Task objective
Search the data below, and report every line in which "down" occurs.

Segment Start: Input for this task

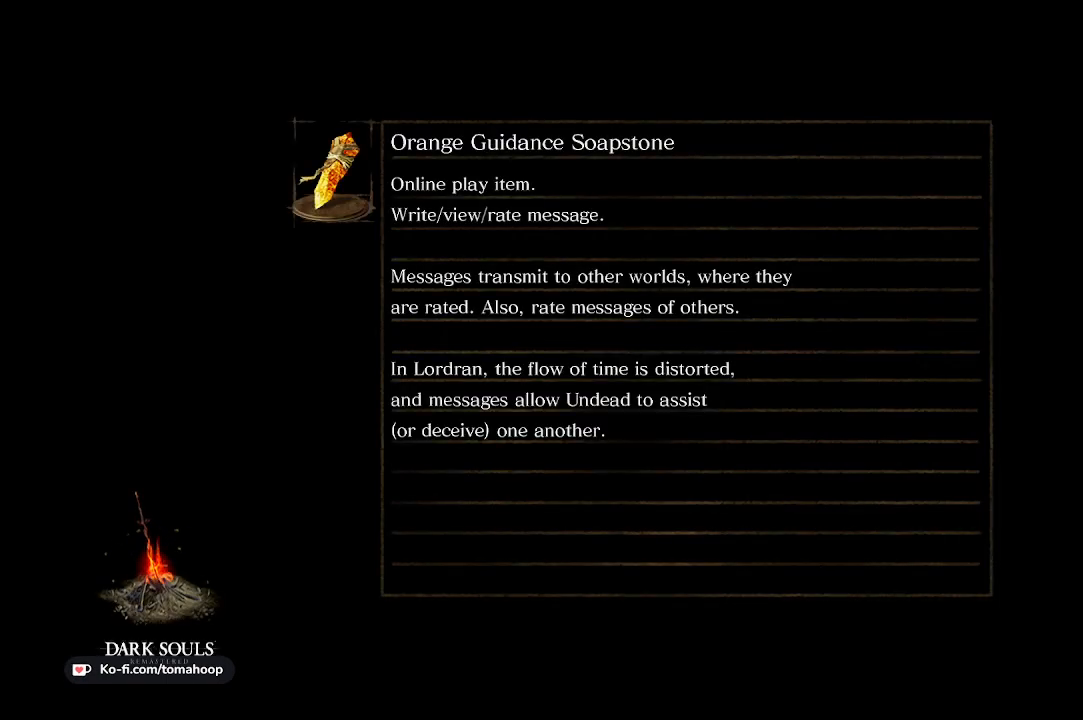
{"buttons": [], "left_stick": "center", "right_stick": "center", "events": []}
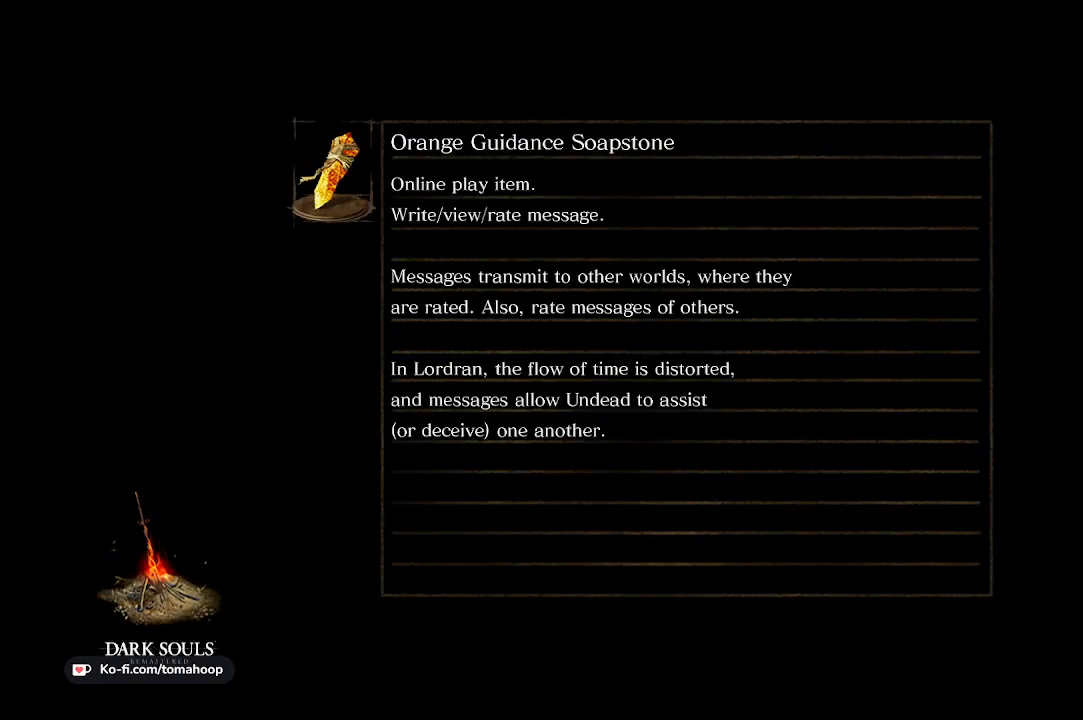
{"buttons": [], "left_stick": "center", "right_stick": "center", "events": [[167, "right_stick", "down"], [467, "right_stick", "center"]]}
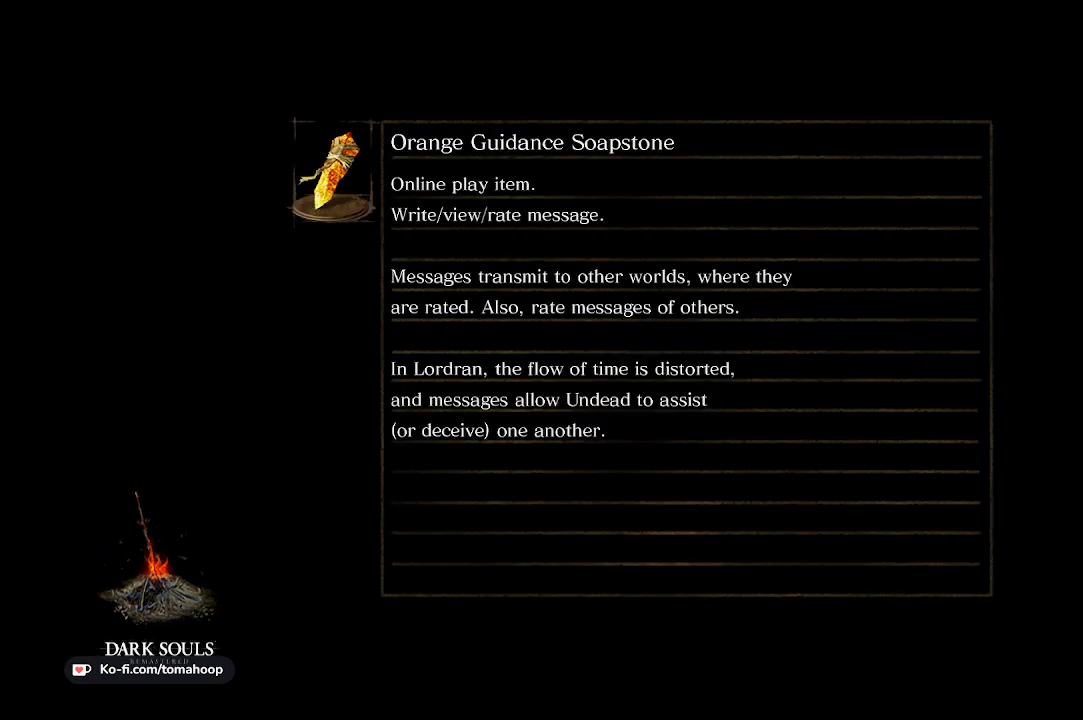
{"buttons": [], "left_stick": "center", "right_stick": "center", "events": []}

Segment End: Input for this task
Segment Start: Input for this task

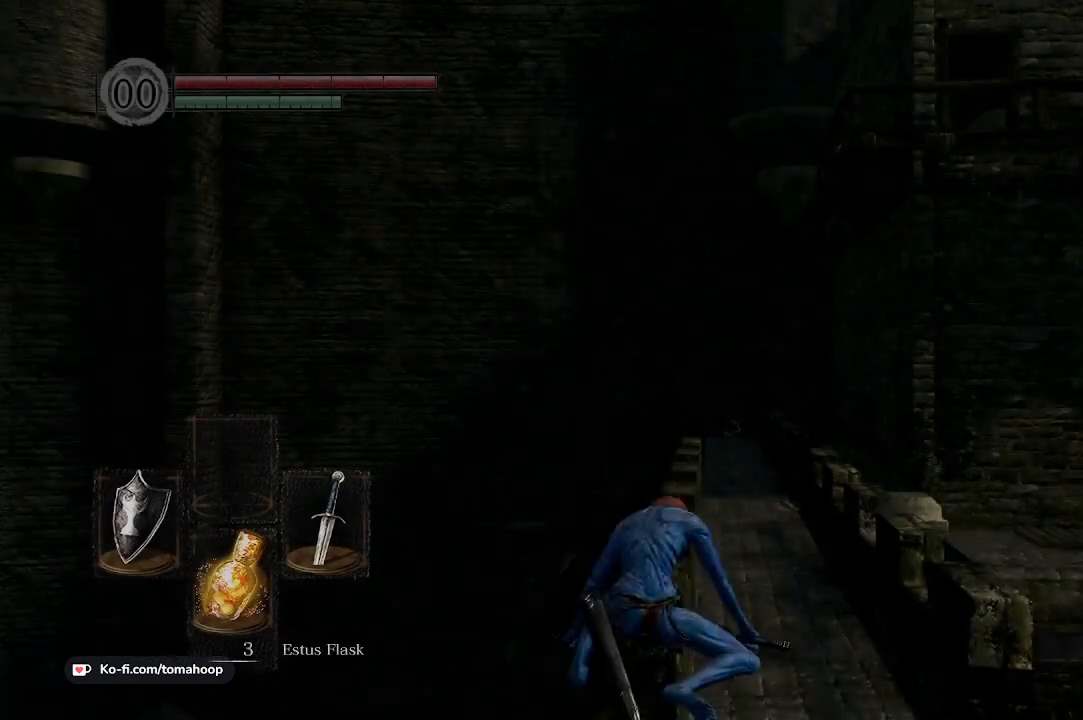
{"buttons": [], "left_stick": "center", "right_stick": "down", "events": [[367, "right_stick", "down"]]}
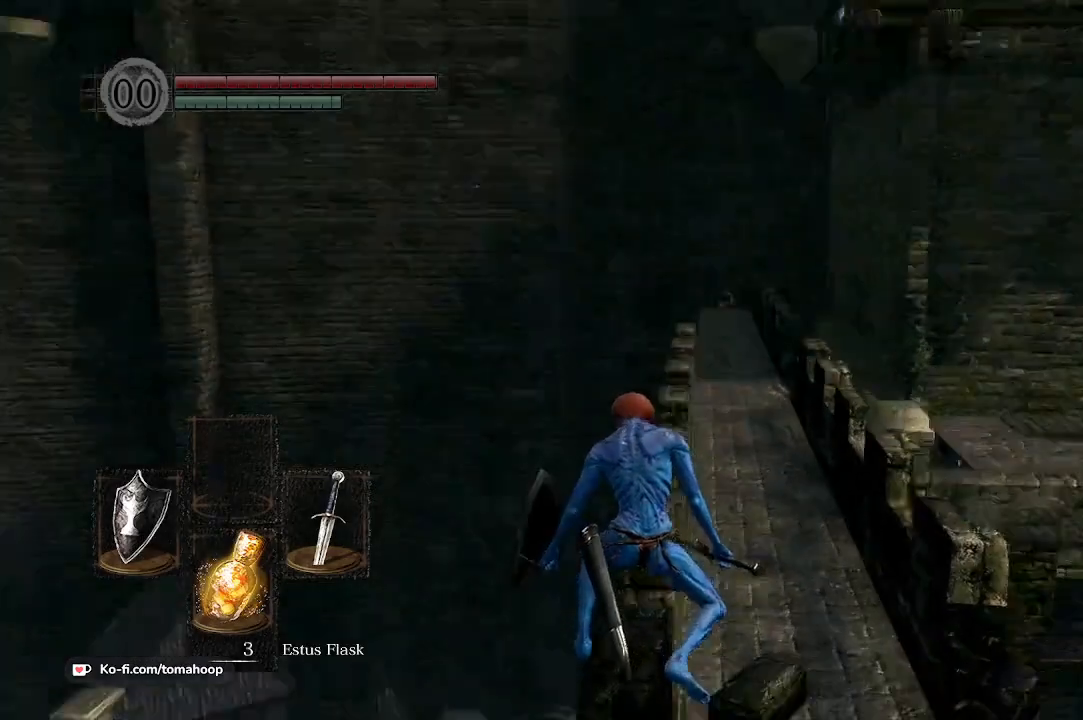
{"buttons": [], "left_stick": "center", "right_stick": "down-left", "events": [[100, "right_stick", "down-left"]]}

Segment End: Input for this task

Task answer
{"buttons": [], "left_stick": "center", "right_stick": "center", "events": [[167, "right_stick", "down"], [467, "right_stick", "center"]]}
{"buttons": [], "left_stick": "center", "right_stick": "down", "events": [[367, "right_stick", "down"]]}
{"buttons": [], "left_stick": "center", "right_stick": "down-left", "events": [[100, "right_stick", "down-left"]]}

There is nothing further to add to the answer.